Jeff Beck

40

I will certainly agree that a big problem for the FEP is related to its presentation. They start with the equations of mathematical physics and show how to get from there to information theory, inference, beliefs, etc. This is because they are trying to get from matter to mind. But they could have gone the other way since all the equations of mathematical physics have an information theoretic derivation that includes a notion of free energy. This means that all the stuff about Langevin dynamics of sparsely connected systems (the 'particular' fep) could have been included as a footnote in a much simpler derivation.

As you note, the other problem with the FEP is that it seems to add very little to the dominant RL framework. I would argue that this is because they are really not interested in designing better agents, but rather in figuring out what it means for mind to arise from matter. So basically it is physics inspired philosophy of mind, which does sound like something that has no utility whatsoever. But explanatory paradigms can open up new ways of thinking.

Given entries ::
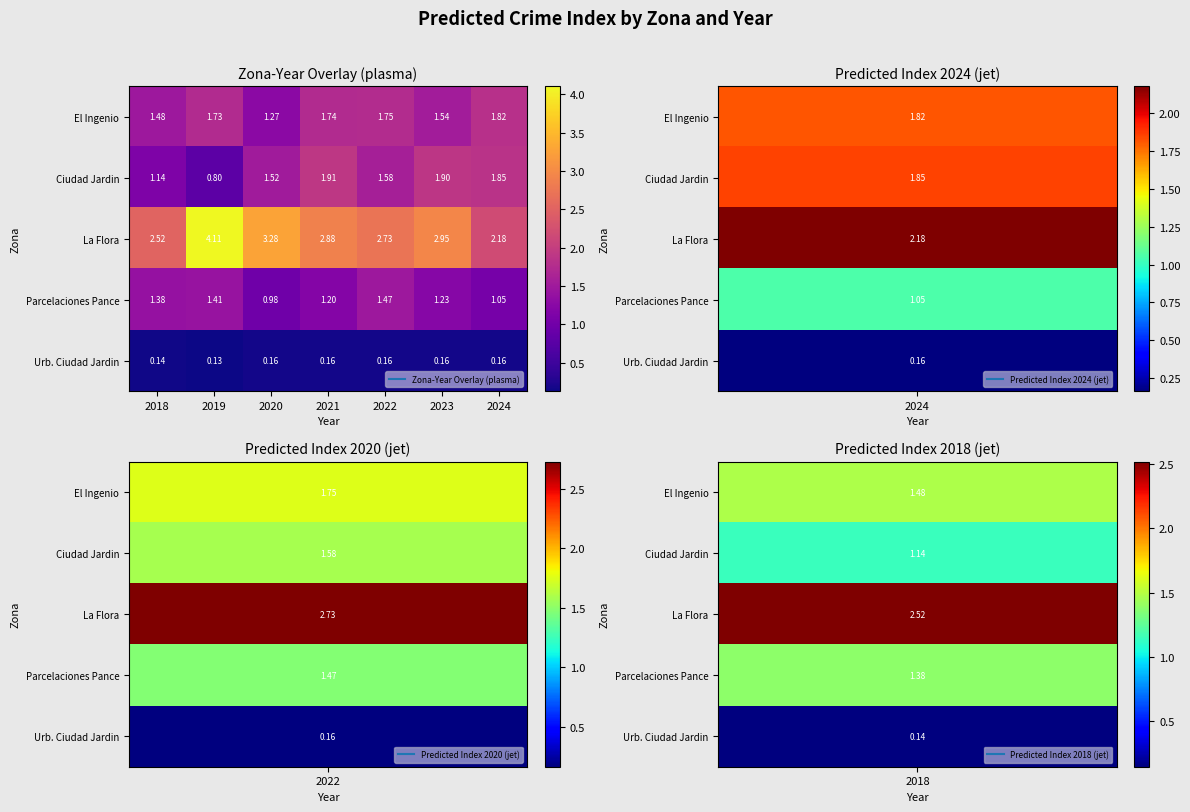

Rank the series at 2020 from highest to lowest value.

La Flora, Ciudad Jardin, El Ingenio, Parcelaciones Pance, Urb. Ciudad Jardin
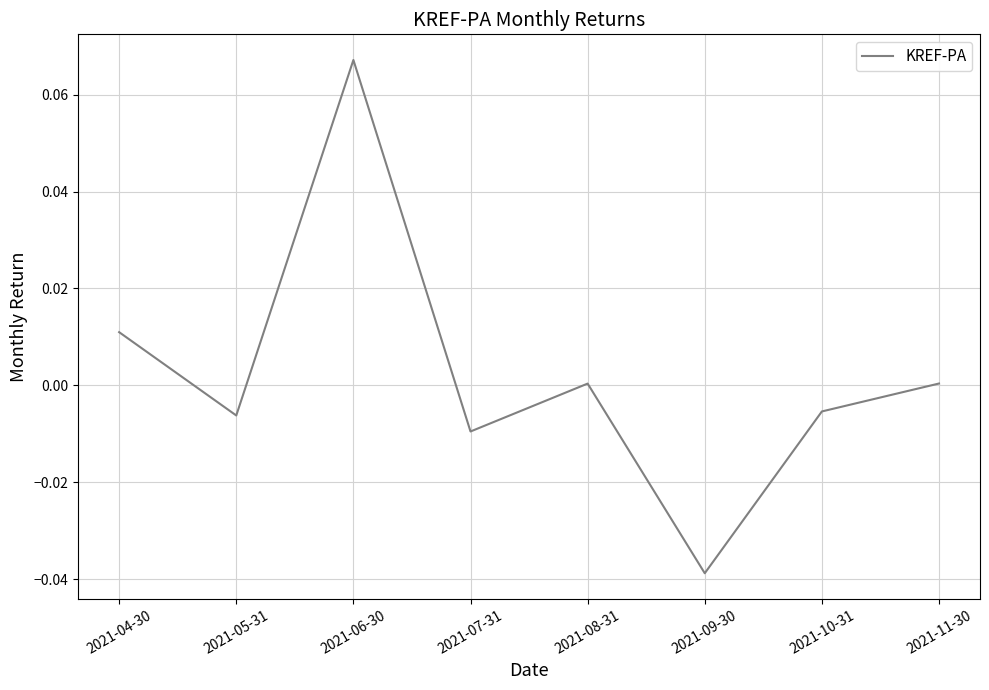

True or false: the data has more than 2 interior local peaks.

False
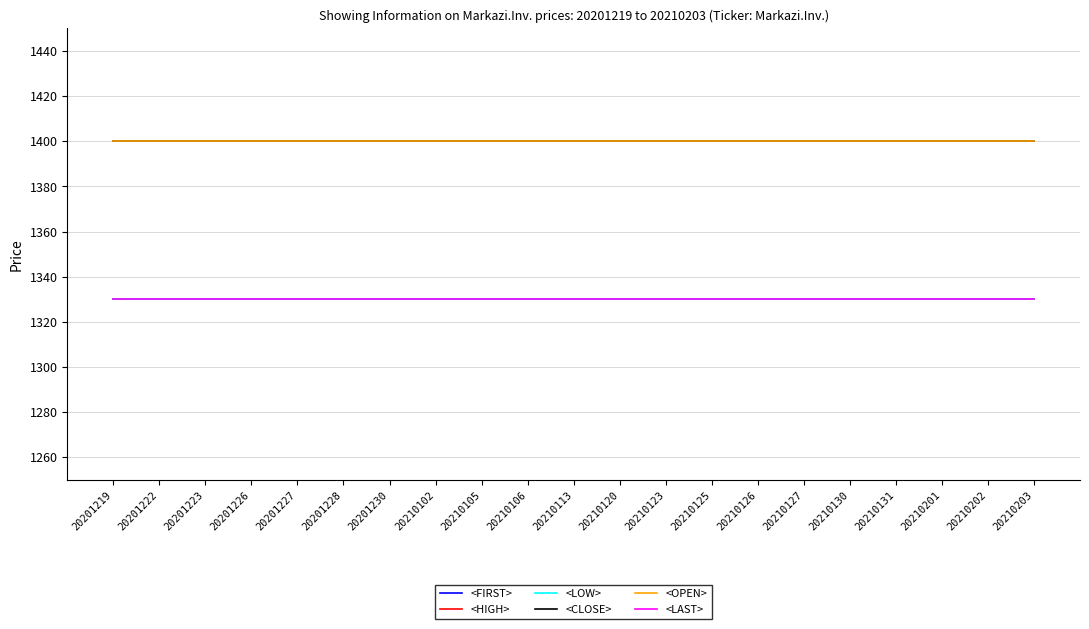

Reading right to left, extract all data points from this chart.

<FIRST>: 20210203=1330	20210202=1330	20210201=1330	20210131=1330	20210130=1330	20210127=1330	20210126=1330	20210125=1330	20210123=1330	20210120=1330	20210113=1330	20210106=1330	20210105=1330	20210102=1330	20201230=1330	20201228=1330	20201227=1330	20201226=1330	20201223=1330	20201222=1330	20201219=1330
<HIGH>: 20210203=1330	20210202=1330	20210201=1330	20210131=1330	20210130=1330	20210127=1330	20210126=1330	20210125=1330	20210123=1330	20210120=1330	20210113=1330	20210106=1330	20210105=1330	20210102=1330	20201230=1330	20201228=1330	20201227=1330	20201226=1330	20201223=1330	20201222=1330	20201219=1330
<LOW>: 20210203=1330	20210202=1330	20210201=1330	20210131=1330	20210130=1330	20210127=1330	20210126=1330	20210125=1330	20210123=1330	20210120=1330	20210113=1330	20210106=1330	20210105=1330	20210102=1330	20201230=1330	20201228=1330	20201227=1330	20201226=1330	20201223=1330	20201222=1330	20201219=1330
<CLOSE>: 20210203=1400	20210202=1400	20210201=1400	20210131=1400	20210130=1400	20210127=1400	20210126=1400	20210125=1400	20210123=1400	20210120=1400	20210113=1400	20210106=1400	20210105=1400	20210102=1400	20201230=1400	20201228=1400	20201227=1400	20201226=1400	20201223=1400	20201222=1400	20201219=1400
<OPEN>: 20210203=1400	20210202=1400	20210201=1400	20210131=1400	20210130=1400	20210127=1400	20210126=1400	20210125=1400	20210123=1400	20210120=1400	20210113=1400	20210106=1400	20210105=1400	20210102=1400	20201230=1400	20201228=1400	20201227=1400	20201226=1400	20201223=1400	20201222=1400	20201219=1400
<LAST>: 20210203=1330	20210202=1330	20210201=1330	20210131=1330	20210130=1330	20210127=1330	20210126=1330	20210125=1330	20210123=1330	20210120=1330	20210113=1330	20210106=1330	20210105=1330	20210102=1330	20201230=1330	20201228=1330	20201227=1330	20201226=1330	20201223=1330	20201222=1330	20201219=1330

Activity :: Continue the forum post on the free energy principle from its final sentence.

Response below ::
For example, relevant to your interests, it turns out that the FEP definition of an agent has the potential to bypass one of the more troubling AI safety concerns associated with RL. When using RL there is a substantial concern that straight-up optimizing a reward function can lead to undesirable results, i.e. the imperative to 'end world hunger' leads to 'kill all humans'. In contrast, in the standard formulation of the FEP the reward function is replaced by a stationary distribution over actions and outcomes. This suggests the following paradigm for developing a safer AI agent. Observe human decision making in some area to get a stationary distribution over actions and outcomes that are considered acceptable but perhaps not optimal. Optimize the free energy of the expected future (FEEF) applied to the observed distribution of actions and outcomes (instead of just outcomes as is usually done) to train an agent to reproduce human decision-making behavior. Assuming it works you now have an automated decision maker that, on average, replicates human behavior, i.e you have an agent that is weakly equivalent to the average human. Now suppose that there are certain outcomes that we would like to make happen more frequently than human decision-makers have been able to achieve, but don't want the algorithm to take any drastic actions. No problem: train a second agent to produce this new distribution of outcomes while keeping the stationary distribution over actions the same.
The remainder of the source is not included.